Quote from AAAintheBeltway:
As technical traders we often ignore the "why" behind a move, preferring to focus on the "what". The "why" often is hard to discover and media explanations are frequently wrong.
Some markets however require an intense focus on the "why." Interest rates are one such market (Currencies are another.) I think the "why" in bonds can be directly attributed to hedging by mortgage investors. That hedging activity has a vicious circle nature to it, as lower prices require more selling and vice versa. When the hedge books are so enormous, the effects can be brrutal.
If we accept that the rally and sell-off in bonds were the result of mortgage hedging, why haven't we seen such spikes before? I think the answer may lie in the greater scrutiny being placed on the twin towers, FNM and FRE. They are under intense pressure to mark their hedges to market and disclose the results ina transparent way, rather than bury them as in the past. So perhaps they are applying a quick trigger and inadvertently producing unprecedented volatility as a byproduct.

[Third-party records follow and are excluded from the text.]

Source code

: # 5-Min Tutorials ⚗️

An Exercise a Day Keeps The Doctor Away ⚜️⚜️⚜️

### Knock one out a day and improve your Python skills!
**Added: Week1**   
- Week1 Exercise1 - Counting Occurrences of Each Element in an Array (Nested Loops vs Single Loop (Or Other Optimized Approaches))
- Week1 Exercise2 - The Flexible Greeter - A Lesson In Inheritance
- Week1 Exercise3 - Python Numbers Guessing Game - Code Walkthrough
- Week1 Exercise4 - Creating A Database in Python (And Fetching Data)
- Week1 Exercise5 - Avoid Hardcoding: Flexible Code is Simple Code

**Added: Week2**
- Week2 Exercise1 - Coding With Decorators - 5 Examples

Will it continue and if so, in what direction? Vol's tend to be mean reverting. If they're not, there will be some pretty ugly blowups in fixed income, as I can't believe portfolios can take too much of this battering. The Treasury also has an interest in this, as they will be offering increasing amounts of government debt. I'm not so naive not to think they can lean on the agencies to calm the market down.
So look for more stable rates, perhaps even a flattening of the curve from the long end.